Debian – How to debug: tar: A lone zero block

corruptiondebiantar

How to debug this? This issue has suddenly appeared within the last couple of days. All backups of a website are corrupted.

If the backup is just left as tar, there are no problems, but as soon the tar is compressed as gz or xz I can't uncompress them.

There is a lot of free disk

Local disk space    2.68 TB total / 2.26 TB free / 432.46 GB used

error

tar: Skipping to next header[===============================>                                                    ] 39% ETA 0:01:14
tar: A lone zero block at 2291466===============================>                                                ] 44% ETA 0:01:13
tar: Exiting with failure status due to previous errors
 878MiB 0:00:58 [15.1MiB/s] [===================================>                                                ] 44%

And why does it say Skipping to next header? It has never done that before. Something is terribly wrong the some of the files.

There are about 15k pdf, jpg or png files in the directories.

command

pv $backup_file | tar -izxf - -C $import_dir

There must be some data that corrupts the compression.

I have also tried to check the HDD health by doing this:

# getting the drives
lsblk -dpno name

smartctl -H /dev/sda
smartctl -H /dev/sdb

On both drives I get this:

=== START OF READ SMART DATA SECTION ===
SMART overall-health self-assessment test result: PASSED

How can I find out which files that are corrupting the tar.gz?

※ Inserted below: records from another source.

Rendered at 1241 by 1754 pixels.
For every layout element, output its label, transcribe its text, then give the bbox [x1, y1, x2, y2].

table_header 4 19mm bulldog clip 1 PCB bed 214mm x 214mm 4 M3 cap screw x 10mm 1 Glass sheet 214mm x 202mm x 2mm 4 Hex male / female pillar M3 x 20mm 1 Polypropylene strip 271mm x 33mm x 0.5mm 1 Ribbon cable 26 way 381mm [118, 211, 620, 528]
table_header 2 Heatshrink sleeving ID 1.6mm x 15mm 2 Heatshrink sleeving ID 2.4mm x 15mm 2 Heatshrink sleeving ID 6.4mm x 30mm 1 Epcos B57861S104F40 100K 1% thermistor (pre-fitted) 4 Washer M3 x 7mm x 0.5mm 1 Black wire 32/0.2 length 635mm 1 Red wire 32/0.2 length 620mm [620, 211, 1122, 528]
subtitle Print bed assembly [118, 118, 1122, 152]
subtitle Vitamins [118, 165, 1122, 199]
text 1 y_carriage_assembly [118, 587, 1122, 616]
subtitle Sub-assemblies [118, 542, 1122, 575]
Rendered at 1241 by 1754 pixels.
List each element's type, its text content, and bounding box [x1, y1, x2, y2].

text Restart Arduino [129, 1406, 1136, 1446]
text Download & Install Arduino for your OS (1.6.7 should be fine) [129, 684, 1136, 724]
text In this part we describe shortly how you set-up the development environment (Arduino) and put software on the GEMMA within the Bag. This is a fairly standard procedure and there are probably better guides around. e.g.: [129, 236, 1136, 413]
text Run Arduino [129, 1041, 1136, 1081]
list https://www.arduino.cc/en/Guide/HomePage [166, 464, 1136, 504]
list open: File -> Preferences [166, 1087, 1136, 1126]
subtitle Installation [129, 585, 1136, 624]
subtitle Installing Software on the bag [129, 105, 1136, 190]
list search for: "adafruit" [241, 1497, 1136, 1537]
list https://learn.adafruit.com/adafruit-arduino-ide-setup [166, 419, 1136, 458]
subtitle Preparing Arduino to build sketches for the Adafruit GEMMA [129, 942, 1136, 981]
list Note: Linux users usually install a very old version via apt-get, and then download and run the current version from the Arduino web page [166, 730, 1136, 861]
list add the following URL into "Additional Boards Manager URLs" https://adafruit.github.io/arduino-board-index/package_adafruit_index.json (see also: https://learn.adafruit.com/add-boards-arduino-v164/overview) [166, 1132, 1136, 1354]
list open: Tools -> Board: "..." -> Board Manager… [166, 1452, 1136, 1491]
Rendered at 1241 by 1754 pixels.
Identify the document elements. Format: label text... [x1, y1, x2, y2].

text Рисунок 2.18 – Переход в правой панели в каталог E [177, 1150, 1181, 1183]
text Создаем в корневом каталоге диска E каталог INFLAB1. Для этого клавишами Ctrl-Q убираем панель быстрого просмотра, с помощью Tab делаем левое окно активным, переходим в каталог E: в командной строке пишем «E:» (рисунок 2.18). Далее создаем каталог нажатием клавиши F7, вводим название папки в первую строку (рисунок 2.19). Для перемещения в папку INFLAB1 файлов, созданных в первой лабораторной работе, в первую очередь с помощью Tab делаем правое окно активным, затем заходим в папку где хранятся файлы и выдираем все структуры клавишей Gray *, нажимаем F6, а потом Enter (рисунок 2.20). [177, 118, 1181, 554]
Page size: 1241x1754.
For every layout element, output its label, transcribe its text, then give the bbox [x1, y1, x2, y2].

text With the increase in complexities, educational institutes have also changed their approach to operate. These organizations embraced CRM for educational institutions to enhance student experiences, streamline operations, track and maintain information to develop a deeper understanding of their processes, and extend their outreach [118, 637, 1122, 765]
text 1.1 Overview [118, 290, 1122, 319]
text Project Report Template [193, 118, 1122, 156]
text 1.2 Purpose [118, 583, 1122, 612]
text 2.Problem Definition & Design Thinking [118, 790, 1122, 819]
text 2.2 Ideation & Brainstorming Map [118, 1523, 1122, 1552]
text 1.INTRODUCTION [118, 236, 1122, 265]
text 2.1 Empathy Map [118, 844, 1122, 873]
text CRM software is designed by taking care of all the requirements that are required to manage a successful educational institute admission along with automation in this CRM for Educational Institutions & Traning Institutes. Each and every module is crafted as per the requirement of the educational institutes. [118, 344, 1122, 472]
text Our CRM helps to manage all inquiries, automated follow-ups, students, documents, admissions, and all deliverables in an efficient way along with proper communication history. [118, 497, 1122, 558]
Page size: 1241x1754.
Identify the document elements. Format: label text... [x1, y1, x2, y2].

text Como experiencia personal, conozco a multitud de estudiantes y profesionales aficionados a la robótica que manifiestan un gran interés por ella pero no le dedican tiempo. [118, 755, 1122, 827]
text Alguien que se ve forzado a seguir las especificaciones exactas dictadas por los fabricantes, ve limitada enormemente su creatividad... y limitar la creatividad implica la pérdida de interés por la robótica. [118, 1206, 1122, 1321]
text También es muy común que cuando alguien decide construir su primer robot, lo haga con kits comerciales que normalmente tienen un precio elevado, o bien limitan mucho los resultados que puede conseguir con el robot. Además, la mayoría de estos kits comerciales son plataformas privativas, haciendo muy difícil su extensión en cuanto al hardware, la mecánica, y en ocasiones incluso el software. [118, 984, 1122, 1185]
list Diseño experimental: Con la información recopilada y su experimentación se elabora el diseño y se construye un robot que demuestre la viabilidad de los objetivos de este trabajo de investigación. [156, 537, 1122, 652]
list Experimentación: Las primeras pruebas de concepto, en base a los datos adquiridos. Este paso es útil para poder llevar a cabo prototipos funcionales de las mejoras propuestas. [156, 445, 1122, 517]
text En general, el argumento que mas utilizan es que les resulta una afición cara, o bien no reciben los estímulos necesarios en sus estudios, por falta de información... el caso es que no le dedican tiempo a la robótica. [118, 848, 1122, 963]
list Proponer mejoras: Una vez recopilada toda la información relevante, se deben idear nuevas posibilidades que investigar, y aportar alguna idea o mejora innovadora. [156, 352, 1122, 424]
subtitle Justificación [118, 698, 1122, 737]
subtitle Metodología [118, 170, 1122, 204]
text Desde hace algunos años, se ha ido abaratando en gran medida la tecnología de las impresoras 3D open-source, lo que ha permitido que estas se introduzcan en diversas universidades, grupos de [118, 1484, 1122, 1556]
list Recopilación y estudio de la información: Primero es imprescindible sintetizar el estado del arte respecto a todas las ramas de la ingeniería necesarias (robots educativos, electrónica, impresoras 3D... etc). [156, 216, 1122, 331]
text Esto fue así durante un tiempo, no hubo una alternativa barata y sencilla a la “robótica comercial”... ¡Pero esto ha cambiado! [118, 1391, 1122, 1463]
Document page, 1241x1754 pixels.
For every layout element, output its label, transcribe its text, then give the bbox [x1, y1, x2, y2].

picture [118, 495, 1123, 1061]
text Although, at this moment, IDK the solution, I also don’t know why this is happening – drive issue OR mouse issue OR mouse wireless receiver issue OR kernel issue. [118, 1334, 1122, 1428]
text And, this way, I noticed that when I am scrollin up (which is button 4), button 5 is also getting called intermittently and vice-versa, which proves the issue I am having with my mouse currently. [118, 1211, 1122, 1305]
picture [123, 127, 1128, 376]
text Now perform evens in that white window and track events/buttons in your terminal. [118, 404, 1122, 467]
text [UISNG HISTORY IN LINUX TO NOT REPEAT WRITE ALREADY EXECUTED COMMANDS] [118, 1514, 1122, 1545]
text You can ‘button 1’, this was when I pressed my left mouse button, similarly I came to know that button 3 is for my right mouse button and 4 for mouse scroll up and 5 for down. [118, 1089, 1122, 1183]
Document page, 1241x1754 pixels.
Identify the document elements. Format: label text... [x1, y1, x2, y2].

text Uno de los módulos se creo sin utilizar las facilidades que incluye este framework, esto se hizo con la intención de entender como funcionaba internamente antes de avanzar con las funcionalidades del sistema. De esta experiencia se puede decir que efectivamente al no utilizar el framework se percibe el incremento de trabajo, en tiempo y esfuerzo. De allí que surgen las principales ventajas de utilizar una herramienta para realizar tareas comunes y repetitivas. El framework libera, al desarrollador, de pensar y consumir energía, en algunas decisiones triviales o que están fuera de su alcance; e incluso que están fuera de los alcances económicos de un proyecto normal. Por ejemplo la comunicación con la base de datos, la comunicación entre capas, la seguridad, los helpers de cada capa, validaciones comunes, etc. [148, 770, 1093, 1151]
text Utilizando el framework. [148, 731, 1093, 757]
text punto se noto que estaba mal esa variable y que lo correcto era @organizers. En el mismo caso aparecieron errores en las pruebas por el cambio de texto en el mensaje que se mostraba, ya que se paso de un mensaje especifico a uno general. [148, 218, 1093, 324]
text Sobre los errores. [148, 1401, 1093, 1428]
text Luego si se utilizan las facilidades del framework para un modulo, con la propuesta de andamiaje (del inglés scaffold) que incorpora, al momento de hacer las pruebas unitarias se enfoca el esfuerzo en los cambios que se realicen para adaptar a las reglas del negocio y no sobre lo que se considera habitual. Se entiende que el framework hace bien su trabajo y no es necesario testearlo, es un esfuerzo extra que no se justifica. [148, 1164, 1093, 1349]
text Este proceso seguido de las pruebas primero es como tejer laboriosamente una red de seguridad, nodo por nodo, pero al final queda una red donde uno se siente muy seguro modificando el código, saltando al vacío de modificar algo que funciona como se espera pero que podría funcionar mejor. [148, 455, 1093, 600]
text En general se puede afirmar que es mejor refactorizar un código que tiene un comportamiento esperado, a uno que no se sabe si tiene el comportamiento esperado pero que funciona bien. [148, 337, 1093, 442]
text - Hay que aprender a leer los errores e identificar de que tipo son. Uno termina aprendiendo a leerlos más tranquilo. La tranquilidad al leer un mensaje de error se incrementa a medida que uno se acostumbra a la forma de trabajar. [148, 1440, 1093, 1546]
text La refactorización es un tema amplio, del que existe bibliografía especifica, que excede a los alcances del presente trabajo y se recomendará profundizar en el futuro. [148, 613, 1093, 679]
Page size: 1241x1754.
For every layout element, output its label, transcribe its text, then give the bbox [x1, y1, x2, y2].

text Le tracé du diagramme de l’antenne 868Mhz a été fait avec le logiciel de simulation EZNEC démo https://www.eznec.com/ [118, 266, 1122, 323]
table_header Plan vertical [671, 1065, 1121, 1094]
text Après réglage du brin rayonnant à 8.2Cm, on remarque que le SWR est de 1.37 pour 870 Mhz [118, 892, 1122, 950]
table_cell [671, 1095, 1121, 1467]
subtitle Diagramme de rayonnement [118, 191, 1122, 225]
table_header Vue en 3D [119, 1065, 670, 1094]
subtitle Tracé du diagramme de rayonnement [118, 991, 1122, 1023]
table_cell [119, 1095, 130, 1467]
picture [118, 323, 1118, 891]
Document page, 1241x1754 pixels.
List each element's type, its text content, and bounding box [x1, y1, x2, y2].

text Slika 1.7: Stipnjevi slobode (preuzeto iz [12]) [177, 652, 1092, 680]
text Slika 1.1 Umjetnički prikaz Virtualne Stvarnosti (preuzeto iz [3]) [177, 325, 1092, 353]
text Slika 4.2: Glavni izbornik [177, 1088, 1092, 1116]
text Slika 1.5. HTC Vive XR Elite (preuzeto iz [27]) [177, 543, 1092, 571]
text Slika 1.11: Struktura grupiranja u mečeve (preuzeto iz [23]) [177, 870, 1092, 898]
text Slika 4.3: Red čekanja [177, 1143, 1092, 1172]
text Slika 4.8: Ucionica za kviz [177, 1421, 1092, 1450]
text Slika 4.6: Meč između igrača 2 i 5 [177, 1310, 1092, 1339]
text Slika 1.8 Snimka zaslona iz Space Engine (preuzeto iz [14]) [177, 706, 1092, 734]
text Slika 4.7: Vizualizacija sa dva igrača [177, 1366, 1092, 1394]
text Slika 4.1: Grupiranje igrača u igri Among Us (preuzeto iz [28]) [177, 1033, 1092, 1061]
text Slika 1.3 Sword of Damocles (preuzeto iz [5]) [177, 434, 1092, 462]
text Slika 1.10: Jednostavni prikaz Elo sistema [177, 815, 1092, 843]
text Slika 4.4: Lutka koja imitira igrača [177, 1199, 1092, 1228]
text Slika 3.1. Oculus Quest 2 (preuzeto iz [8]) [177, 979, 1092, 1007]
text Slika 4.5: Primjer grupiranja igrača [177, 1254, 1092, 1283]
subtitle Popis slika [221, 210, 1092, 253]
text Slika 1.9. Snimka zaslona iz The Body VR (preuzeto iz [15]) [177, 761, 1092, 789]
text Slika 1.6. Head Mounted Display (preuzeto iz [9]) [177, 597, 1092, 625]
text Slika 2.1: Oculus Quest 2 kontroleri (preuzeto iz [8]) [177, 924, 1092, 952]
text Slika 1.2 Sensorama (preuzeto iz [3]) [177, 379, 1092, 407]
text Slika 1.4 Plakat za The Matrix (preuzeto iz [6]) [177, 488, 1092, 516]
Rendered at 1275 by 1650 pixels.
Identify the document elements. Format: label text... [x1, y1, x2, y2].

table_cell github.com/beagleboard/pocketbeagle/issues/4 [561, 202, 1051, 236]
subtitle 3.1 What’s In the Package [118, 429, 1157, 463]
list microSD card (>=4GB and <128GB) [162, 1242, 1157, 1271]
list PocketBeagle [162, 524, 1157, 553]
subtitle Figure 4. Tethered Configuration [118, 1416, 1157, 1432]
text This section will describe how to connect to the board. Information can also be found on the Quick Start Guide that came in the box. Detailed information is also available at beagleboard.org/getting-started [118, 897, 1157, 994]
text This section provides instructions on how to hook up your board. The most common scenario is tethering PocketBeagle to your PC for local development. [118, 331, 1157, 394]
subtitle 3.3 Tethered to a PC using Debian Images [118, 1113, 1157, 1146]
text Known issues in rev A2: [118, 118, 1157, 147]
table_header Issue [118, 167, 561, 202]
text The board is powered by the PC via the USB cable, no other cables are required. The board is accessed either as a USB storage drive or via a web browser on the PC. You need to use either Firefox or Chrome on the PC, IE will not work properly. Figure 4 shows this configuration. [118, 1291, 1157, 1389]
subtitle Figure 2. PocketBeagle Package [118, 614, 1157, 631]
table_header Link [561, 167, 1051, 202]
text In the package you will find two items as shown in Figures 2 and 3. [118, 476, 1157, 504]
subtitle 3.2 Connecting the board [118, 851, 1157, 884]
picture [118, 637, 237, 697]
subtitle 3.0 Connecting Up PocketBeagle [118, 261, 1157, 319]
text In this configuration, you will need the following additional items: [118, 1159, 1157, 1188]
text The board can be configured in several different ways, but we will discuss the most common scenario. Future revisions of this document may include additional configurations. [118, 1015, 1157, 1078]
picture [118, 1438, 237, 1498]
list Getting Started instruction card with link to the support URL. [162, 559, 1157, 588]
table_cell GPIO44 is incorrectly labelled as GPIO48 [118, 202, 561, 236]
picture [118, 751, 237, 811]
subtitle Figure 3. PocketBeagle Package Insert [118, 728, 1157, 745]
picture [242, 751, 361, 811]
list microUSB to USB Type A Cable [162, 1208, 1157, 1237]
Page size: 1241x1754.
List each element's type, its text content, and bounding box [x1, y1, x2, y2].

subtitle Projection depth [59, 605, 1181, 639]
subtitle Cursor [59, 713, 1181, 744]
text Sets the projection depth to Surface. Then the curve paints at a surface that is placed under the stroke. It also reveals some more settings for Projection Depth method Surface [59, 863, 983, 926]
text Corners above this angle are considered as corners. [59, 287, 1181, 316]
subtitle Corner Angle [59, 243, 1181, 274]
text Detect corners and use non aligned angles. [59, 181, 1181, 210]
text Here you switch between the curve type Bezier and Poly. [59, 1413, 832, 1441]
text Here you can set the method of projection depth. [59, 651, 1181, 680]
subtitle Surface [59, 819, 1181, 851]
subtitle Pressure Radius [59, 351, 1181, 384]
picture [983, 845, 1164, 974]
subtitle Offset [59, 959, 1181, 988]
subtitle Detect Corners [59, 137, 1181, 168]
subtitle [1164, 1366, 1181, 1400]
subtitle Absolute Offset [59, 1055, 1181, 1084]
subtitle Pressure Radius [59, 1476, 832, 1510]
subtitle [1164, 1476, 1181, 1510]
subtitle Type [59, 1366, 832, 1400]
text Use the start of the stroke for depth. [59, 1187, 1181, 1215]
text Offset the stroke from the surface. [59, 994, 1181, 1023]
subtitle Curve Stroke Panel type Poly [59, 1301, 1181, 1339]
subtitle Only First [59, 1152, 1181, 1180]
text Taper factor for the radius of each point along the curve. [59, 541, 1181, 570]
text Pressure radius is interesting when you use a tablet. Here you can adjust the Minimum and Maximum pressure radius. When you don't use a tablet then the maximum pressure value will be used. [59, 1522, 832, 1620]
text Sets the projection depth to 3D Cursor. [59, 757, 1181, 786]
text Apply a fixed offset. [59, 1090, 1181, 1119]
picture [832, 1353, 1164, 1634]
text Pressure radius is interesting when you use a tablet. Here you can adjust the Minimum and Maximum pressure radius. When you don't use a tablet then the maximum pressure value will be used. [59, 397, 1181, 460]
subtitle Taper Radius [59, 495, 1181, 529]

I just want to delete them.

update

Have now copied all files to another server and I have the exact same issue. I can tar everything and extract it without problems, but as soon I want to compress the files, I can't uncompress them (gz/xz).

Best Answer

Your file is either truncated or corrupted, so xz can't get to the end of the data. tar complains because the archive stops in the middle, which is logical since xz didn't manage to read the whole data.

Run the following commands to check where the problem is:

cat /var/www/bak/db/2017-05-20-1200_mysql.tar.xz >/dev/null
xzcat /var/www/bak/db/2017-05-20-1200_mysql.tar.xz >/dev/null

If cat complains then the file is corrupted on the disk and the operating system detected the corruption. Check the kernel logs for more information; usually the disk needs to be replaced at this point. If only xz complains then the OS didn't detect any corruption but the file is nevertheless not valid (either corrupted or truncated). Either way, you aren't going to be able to recover this file. You'll need to get it back from your offline backups.